* What is asked *
1. Name every person mentioned in the inflation transcript, counting speaker labels.
2. Pick up the inflation transcript after its final sentence and keep going in the same conversational speaking style.

* Selected extract *
Now, if they contract the money, in other words, they make
credit harder to get, and the money in the system gets harder to get out into
the system. That’s when prices arose because there’s less money chasing the
prices, and the prices of items will go up and go down. So let’s think about
this on a more simple level. So, for example, let’s say that you’re going to
the grocery store and you want to buy meat of some variety. Well, we’ve all
heard recently that there’s been some drama going on with the meat supply. Yes,
there’s either have been some issues with people, unfortunately, getting sick
in some of the plants where they produce meat, and that has caused them to shut
down the plants, which is causing there to be a possibility of a demand, a
shock to the system. In other words, I’m sorry, it’s a supply shock to the
system, which means that there won’t be enough meat.





Dave (04:00 ):





So when it goes to the grocery store, there’s going to be
a price increase because there’s less of it to sell. And so people are going to
start quote-unquote bidding up the price of that hamburger that we all want.
And so those prices are going to start to rise and rise and rise. And that’s
because of inflation. And so what happens with that is when the supply and
demand kind of go hand in hand, so if there’s too much supply of something, it
will lower the demand of a certain item, which will cause the price to decrease.
And likewise, if there’s a huge demand for something and they can’t supply
enough of it. Thinking back a month, a half ago of toilet paper, there are
people out there probably would have paid an arm and a leg for, you know, a
package of toilet paper because there wasn’t any.





Dave (04:50 ):





And so that’s a situation where there was this huge demand,
but there wasn’t enough supply. And so it could have caused a huge increase in
the price of toilet paper if there been any to be had. And I see now that it’s
all gotten back into the system, but those are just kind of the basics of
inflation and deflation and how the money supply kind of interacts with, with
both of those. Now, I know Andrew has some, some thoughts on some of that. So
I’m going to if, unless he has any comments on the basics that I just discussed,
I’m going to turn over to him and let him have a little chat. I wanted to hear
what you’re going to say next. Oh, okay. You wanted to hear what I was going to
say next. Okay. Yeah. So one of the things I wanted to talk a little bit about
was some of the things that Leo has taught us in me in particular, so Andrew
and I were talking before we came on the air, and credit is money and one
person’s asset.

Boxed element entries
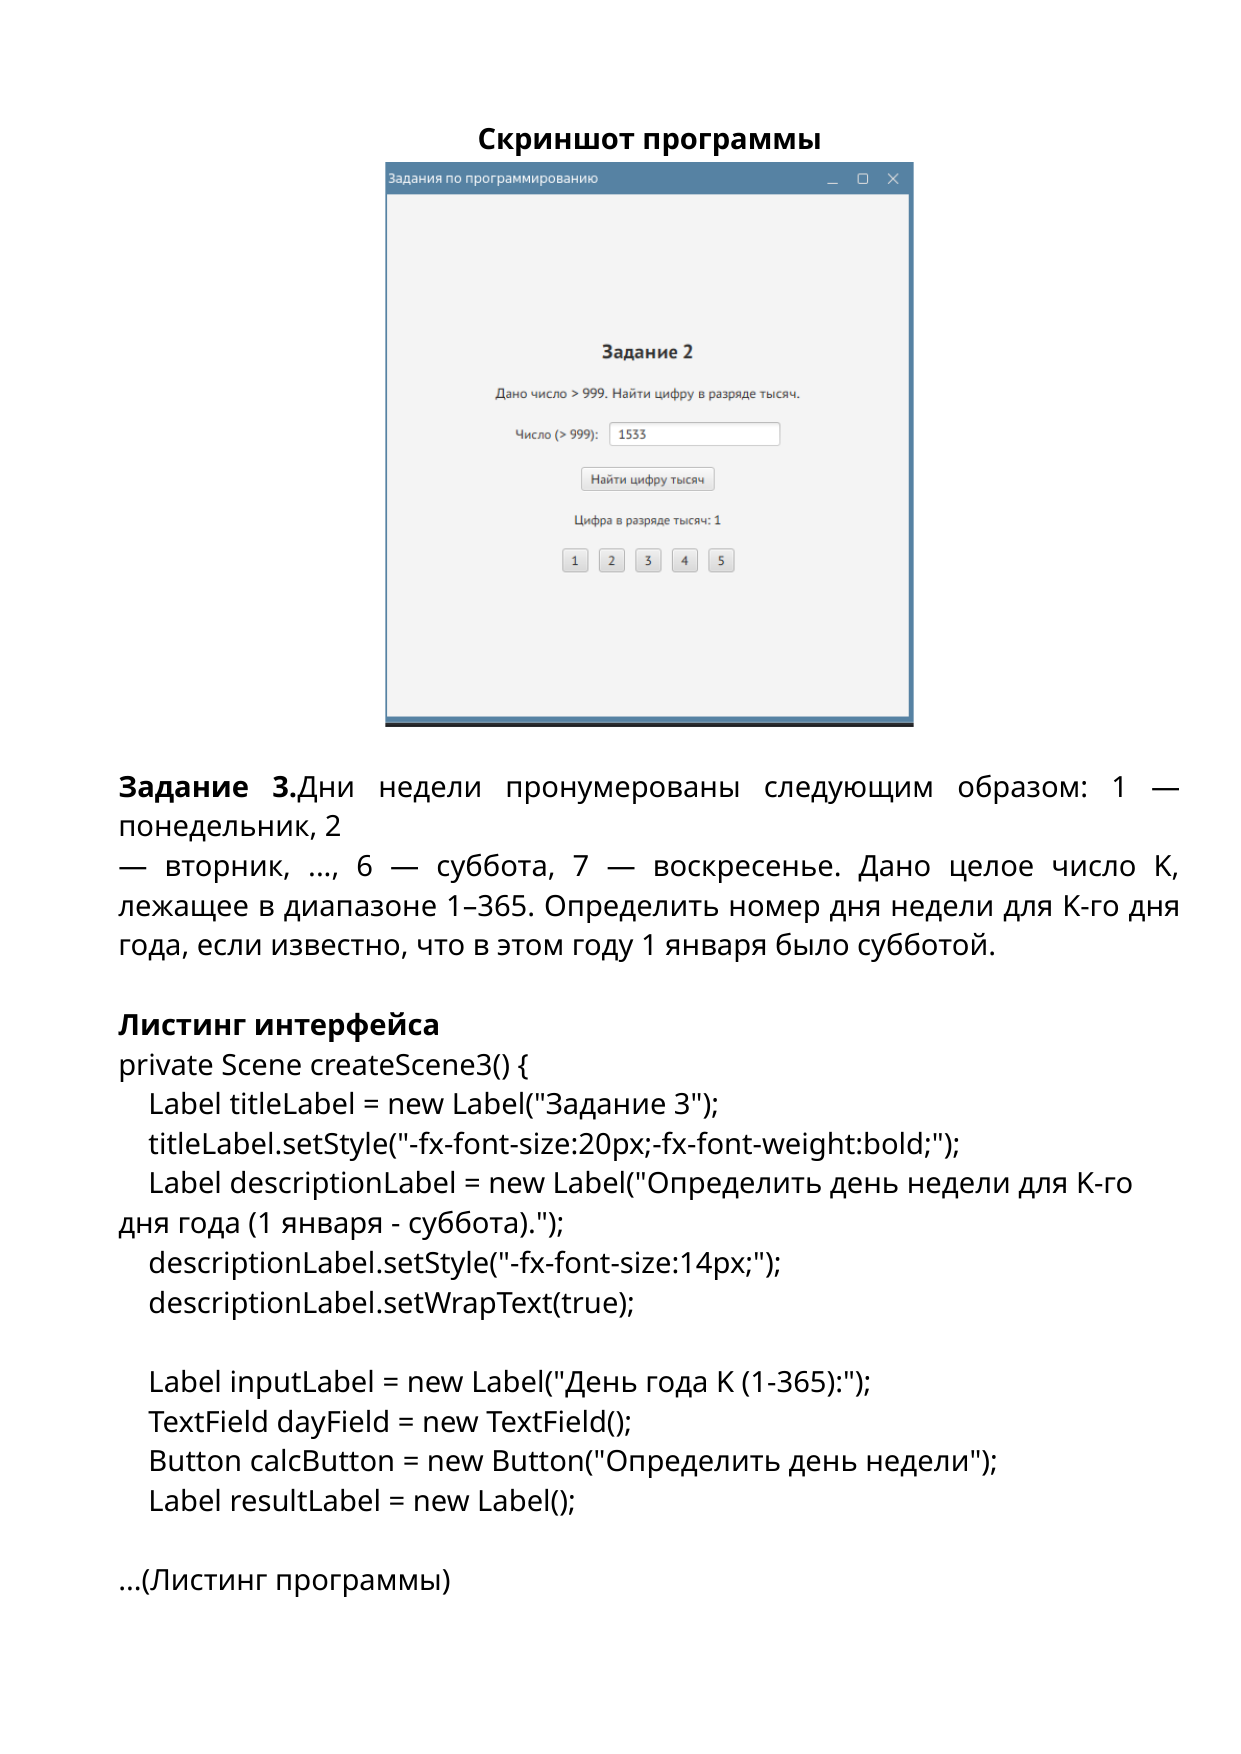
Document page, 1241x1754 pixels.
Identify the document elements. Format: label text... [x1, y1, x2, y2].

text — вторник, ..., 6 — суббота, 7 — воскресенье. Дано целое число K, лежащее в диапазоне 1–365. Определить номер дня недели для K-го дня года, если известно, что в этом году 1 января было субботой. [118, 845, 1181, 964]
text Скриншот программы [118, 118, 1181, 158]
text Задание 3.Дни недели пронумерованы следующим образом: 1 — понедельник, 2 [118, 766, 1181, 845]
text private Scene createScene3() { Label titleLabel = new Label("Задание 3"); titleLabel.setStyle("-fx-font-size:20px;-fx-font-weight:bold;"); Label descriptionLabel = new Label("Определить день недели для K-го дня года (1 января - суббота)."); descriptionLabel.setStyle("-fx-font-size:14px;"); descriptionLabel.setWrapText(true); Label inputLabel = new Label("День года K (1-365):"); TextField dayField = new TextField(); Button calcButton = new Button("Определить день недели"); Label resultLabel = new Label(); ...(Листинг программы) [118, 1044, 1181, 1599]
text Листинг интерфейса [118, 1004, 1181, 1044]
picture [385, 162, 914, 727]
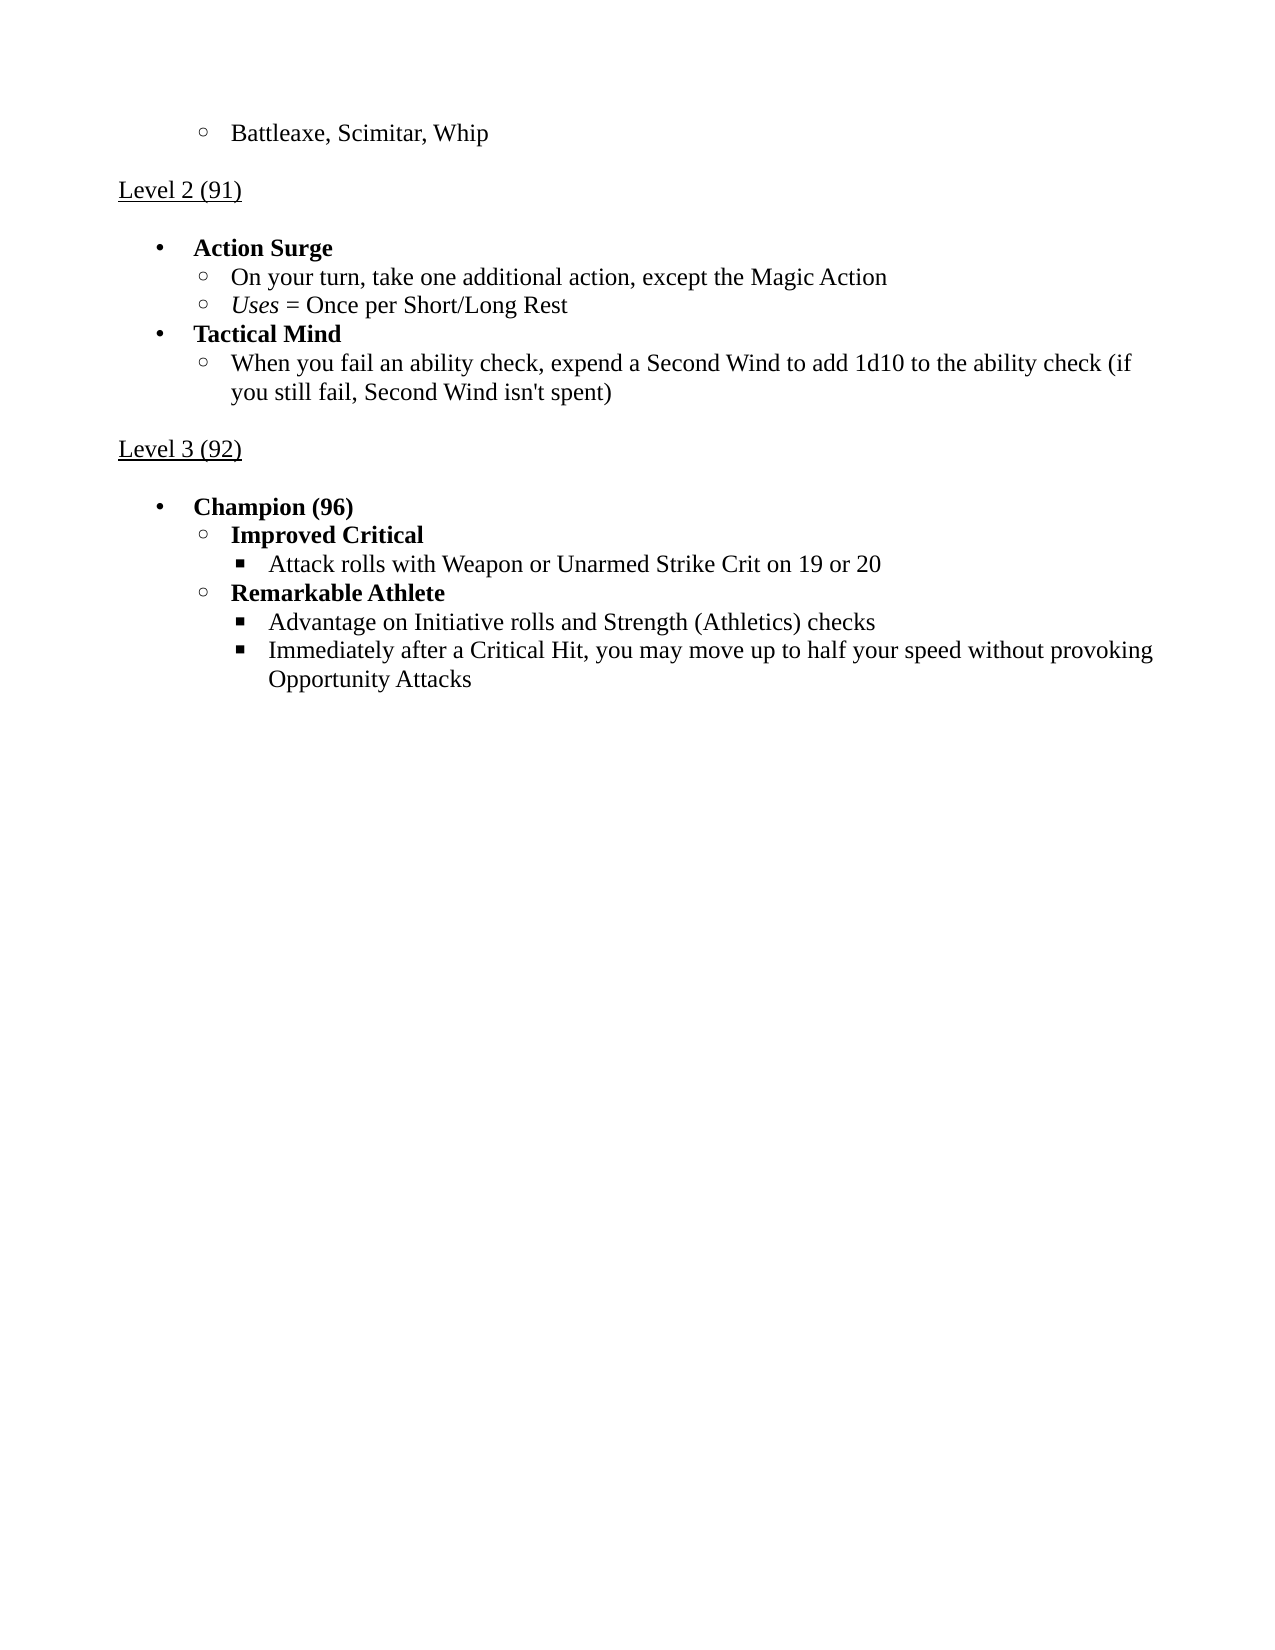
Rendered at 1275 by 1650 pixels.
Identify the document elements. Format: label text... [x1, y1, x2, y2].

* Answers to the tasks *
1. Dave, Andrew, Leo

2.
Dave (05:52 ):





So what I own, the things I own, is an asset to me. If
somebody wants to buy it from me, then that’s a liability to them because
they’re going to have to take debt to buy it for me. And so that’s kind of how
he views money. He views it as an asset or a liability. And debt is what
creates money. And as the money supply rises and rises and rises as it has
recently, it eventually will get to the point where it will be unstable, and
our economy won’t be able to support that. And I’m not going to go into all the
ins and outs of all that, but one of the things that he talks a lot about is
how the supply of money will control what will happen with the prices of
things. And like I was mentioning earlier when there’s a lot of money in the
system like there is right now, it helps raise the asset prices of things.





Dave (06:52 ):





So, for example, like stocks, the stock market right now
is having the best month has had since 1984, I believe. And it’s 15 or 16% for
the month so far, and I guess we’re on the last day of the month, so that’s
going to finish that high even though it didn’t have the greatest day today. So
even with everything that’s going on right now, it’s crazy to see, to think
that the stock market is up that high and a lot of it is because they’ve been
flooding the market with money to try to create more assets for people that
write to drive the prices up. But all that money supply that they’re putting
into the air is debt, and that debt has to be paid back at some point, and
that’s a liability to somebody else. And all right now, a lot of that liability
is weighing with the government. But eventually, that will transfer to; we’ll
have kind of works with the economy moves from person to person to person as we
take on more debt to buy different things. So it’s going to be very interesting
to see how this kind of unwinds over the next year to three or four years. I’m
going to be curious to see how this all occurred.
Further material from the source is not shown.